Based on the provided text, here's what can be extracted, acknowledging the limitations:
1. Table of Acceptance Criteria and Reported Device Performance
Acceptance Criteria (Implied) | Reported Device Performance |
---|---|
Substantial Equivalence to Predicate Devices: | The C-Fit Femoral Hip system is a modification of the previously cleared V.S.P. Hip system (Corin Medical Ltd.) and claims substantial equivalence to the Mallory/head system from Biomet, specifically for plasma sprayed long femoral stems. The C-Fit cobalt chrome stem without coating is previously cleared. |
Safety and Effectiveness (Demonstrated by Mechanical Testing): | "Extensive mechanical test data confirming the device's safety and effectiveness." (Specific criteria not detailed in the summary). |
Absence of Significant Post-Operative Problems in Clinical Use: | "The device has been in clinical use outside the U.S. for approximately ten years and no significant post-operative problems have been reported." |
Due to the nature of the provided document (a 1997 510(k) summary for a mechanical implant), the following sections cannot be fully populated as they pertain to AI/ML or diagnostic performance studies not described herein.
2. Sample size used for the test set and the data provenance
- Sample Size for Test Set: Not applicable. The submission refers to mechanical test data and clinical experience, not a "test set" for diagnostic performance.
- Data Provenance: "Clinical use outside the U.S. for approximately ten years." The mechanical test data would be lab-generated, not from patients.

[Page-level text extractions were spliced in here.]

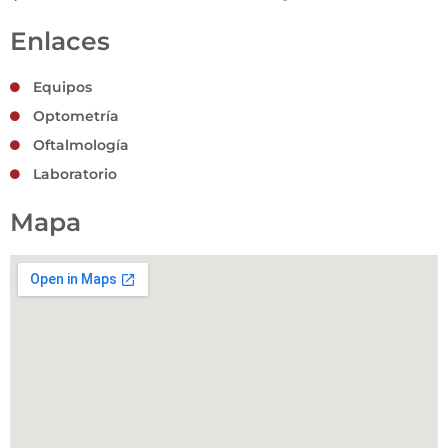
Enlaces
Equipos
Optometría
Oftalmología
Laboratorio
Mapa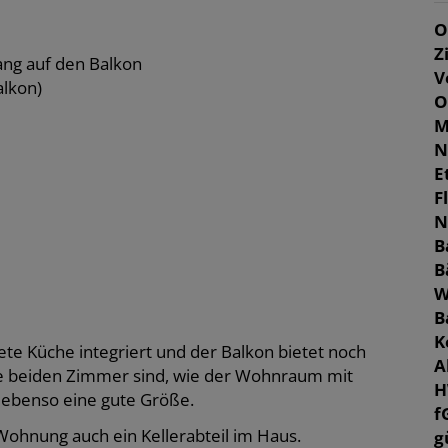
O
Z
ang auf den Balkon
V
alkon)
O
M
N
E
F
N
B
B
W
B
K
ete Küche integriert und der Balkon bietet noch
A
Die beiden Zimmer sind, wie der Wohnraum mit
H
ebenso eine gute Größe.
f
Wohnung auch ein Kellerabteil im Haus.
g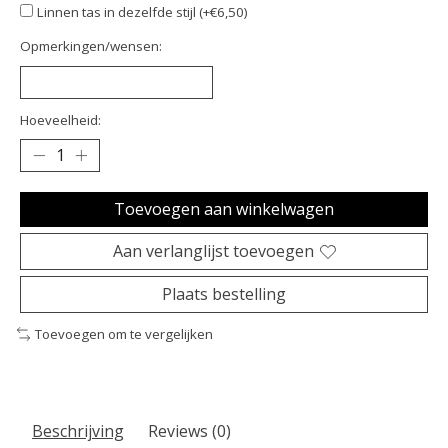
Linnen tas in dezelfde stijl (+€6,50)
Opmerkingen/wensen:
Hoeveelheid:
Toevoegen aan winkelwagen
Aan verlanglijst toevoegen
Plaats bestelling
Toevoegen om te vergelijken
Beschrijving
Reviews (0)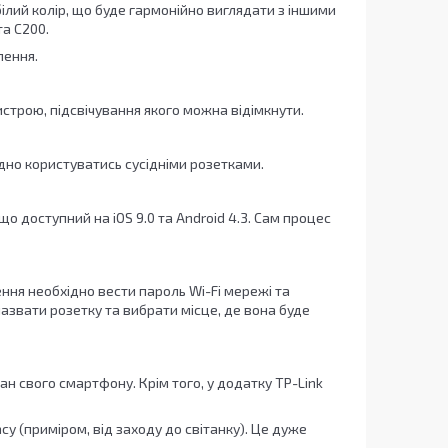
лий колір, що буде гармонійно виглядати з іншими
та C200.
лення.
строю, підсвічування якого можна відімкнути.
дно користуватись сусідніми розетками.
 доступний на iOS 9.0 та Android 4.3. Сам процес
ння необхідно вести пароль Wi-Fi мережі та
азвати розетку та вибрати місце, де вона буде
н свого смартфону. Крім того, у додатку TP-Link
у (приміром, від заходу до світанку). Це дуже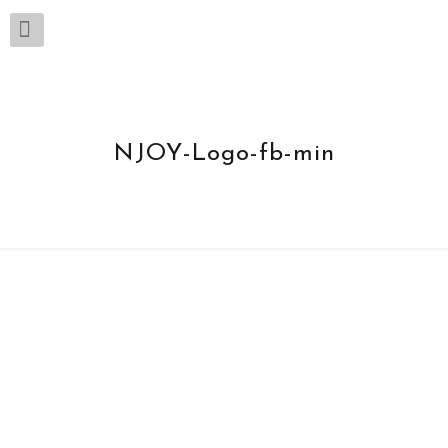
NJOY-Logo-fb-min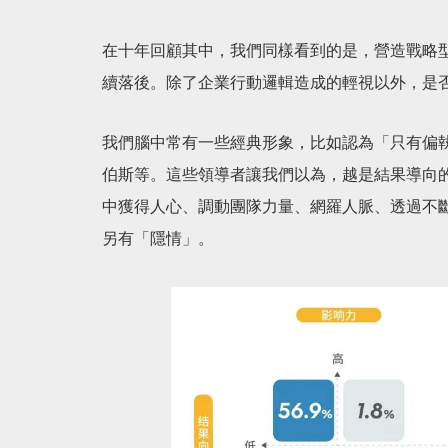
在
十年回顧
其中，我們同樣看到的是，營造戰略
續落後。除了企業行動邏輯造成的輕視以外，是
我們腦中常有一些經典形象，比如認為「只有偏
伯斯等。這些領導者讓我們以為，越是結果導向
中獲得人心、調動團隊力量、網羅人脈、透過不
另有「隱情」。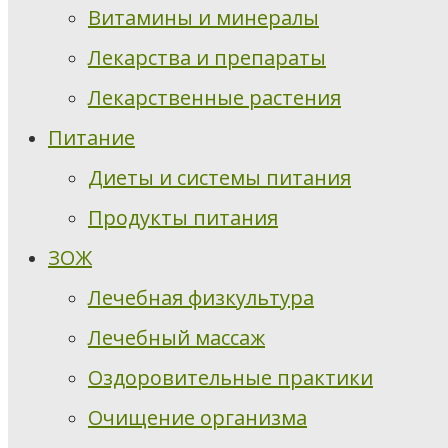
Витамины и минералы
Лекарства и препараты
Лекарственные растения
Питание
Диеты и системы питания
Продукты питания
ЗОЖ
Лечебная физкультура
Лечебный массаж
Оздоровительные практики
Очищение организма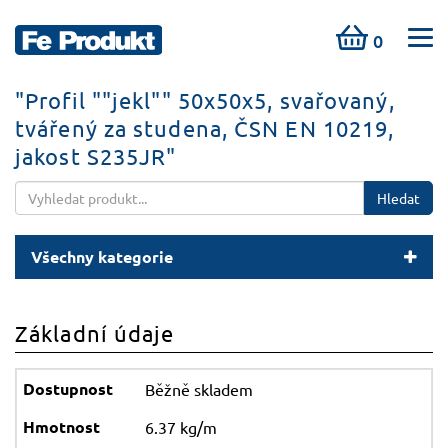
0
"Profil ""jekl"" 50x50x5, svařovaný,
tvářený za studena, ČSN EN 10219,
jakost S235JR"
Hledat
Všechny kategorie
Základní údaje
Běžně skladem
6.37 kg/m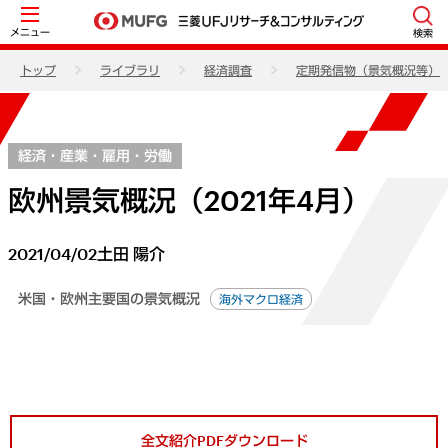
メニュー
検索
トップ
ライブラリ
経済調査
定期発信物（景気概況等）
経済・産業・雇用・労働
欧州景気概況（2021年4月）
2021/04/02
土田 陽介
米国・欧州主要国の景気概況
海外マクロ経済
全文紹介PDFダウンロード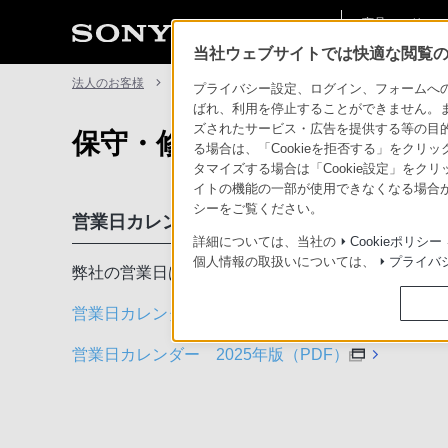
商品・ソリュー
法人のお客様
ン情報
当社ウェブサイトでは快適な閲覧のた
法人のお客様
サポート・お問い合わせ
保守・修理について
プライバシー設定、ログイン、フォームへの入
ばれ、利用を停止することができません。
ズされたサービス・広告を提供する等の目的の
保守・修理について
る場合は、「Cookieを拒否する」をクリッ
タマイズする場合は「Cookie設定」をク
イトの機能の一部が使用できなくなる場合が
シーをご覧ください。
営業日カレンダー
詳細については、当社の
Cookieポリシー
個人情報の取扱いについては、
プライバ
弊社の営業日は、以下のカレンダーのとおりとさせ
営業日カレンダー 2026年版（PDF）
営業日カレンダー 2025年版（PDF）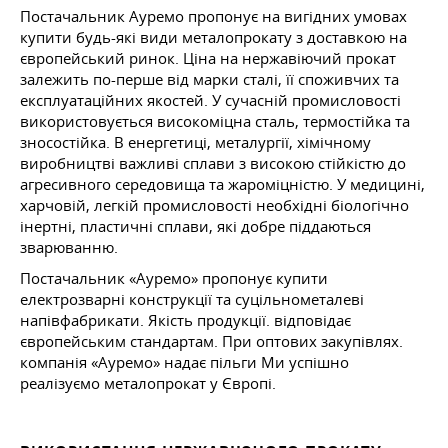
Постачальник Ауремо пропонує на вигідних умовах
купити будь-які види металопрокату з доставкою на
європейський ринок. Ціна на нержавіючий прокат
залежить по-перше від марки сталі, її споживчих та
експлуатаційних якостей. У сучасній промисловості
використовується високоміцна сталь, термостійка та
зносостійка. В енергетиці, металургії, хімічному
виробництві важливі сплави з високою стійкістю до
агресивного середовища та жароміцністю. У медицині,
харчовій, легкій промисловості необхідні біологічно
інертні, пластичні сплави, які добре піддаються
зварюванню.
Постачальник «Ауремо» пропонує купити
електрозварні конструкції та суцільнометалеві
напівфабрикати. Якість продукції. відповідає
європейським стандартам. При оптових закупівлях.
компанія «Ауремо» надає пільги Ми успішно
реалізуємо металопрокат у Європі.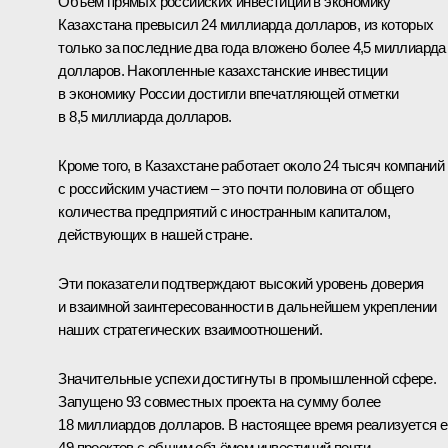
Объём прямых российских инвестиций в экономику
Казахстана превысил 24 миллиарда долларов, из которых
только за последние два года вложено более 4,5 миллиарда
долларов. Накопленные казахстанские инвестиции
в экономику России достигли впечатляющей отметки
в 8,5 миллиарда долларов.
Кроме того, в Казахстане работает около 24 тысяч компаний
с российским участием – это почти половина от общего
количества предприятий с иностранным капиталом,
действующих в нашей стране.
Эти показатели подтверждают высокий уровень доверия
и взаимной заинтересованности в дальнейшем укреплении
наших стратегических взаимоотношений.
Значительные успехи достигнуты в промышленной сфере.
Запущено 93 совместных проекта на сумму более
18 миллиардов долларов. В настоящее время реализуется 
49 проектов с общим объёмом инвестиций почти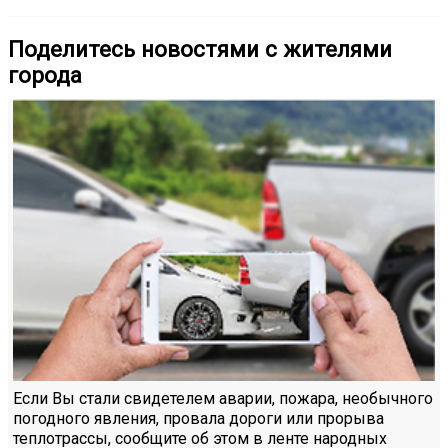
Поделитесь новостями с жителями
города
Если Вы стали свидетелем аварии, пожара, необычного
погодного явления, провала дороги или прорыва
теплотрассы, сообщите об этом в ленте народных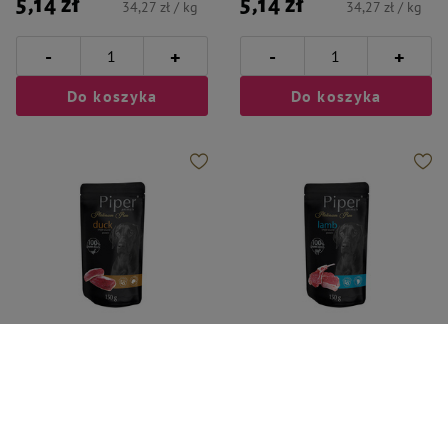
5,14 zł
5,14 zł
34,27 zł / kg
34,27 zł / kg
-
-
+
+
Do koszyka
Do koszyka
Piper Animals
Piper Animals
Mokra karma dla psa Piper
Mokra karma dla psa Piper
Platinum Pure kaczka 150 g
Platinum Pure jagnięcina 150 g
5,49 zł
5,36 zł
36,60 zł / kg
35,73 zł / kg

3. Number of experts used to establish the ground truth for the test set and the qualifications of those experts
- Not applicable. There is no diagnostic "ground truth" for a test set described.
4. Adjudication method for the test set
- Not applicable.
5. If a multi reader multi case (MRMC) comparative effectiveness study was done, If so, what was the effect size of how much human readers improve with AI vs without AI assistance
- Not applicable. This is not an AI-assisted device.
6. If a standalone (i.e. algorithm only without human-in-the-loop performance) was done
- Not applicable. This is not an algorithm.
7. The type of ground truth used
- For Substantial Equivalence: Comparison to the design, materials, and intended use of predicate devices, supported by mechanical testing results.
- For Clinical Efficacy/Safety: The absence of "significant post-operative problems" over ten years of clinical use represents a form of real-world outcome data, though not formally structured as a clinical trial with specific ground truth endpoints.
8. The sample size for the training set
- Not applicable. This is not an AI/ML device.
9. How the ground truth for the training set was established
- Not applicable. This is not an AI/ML device.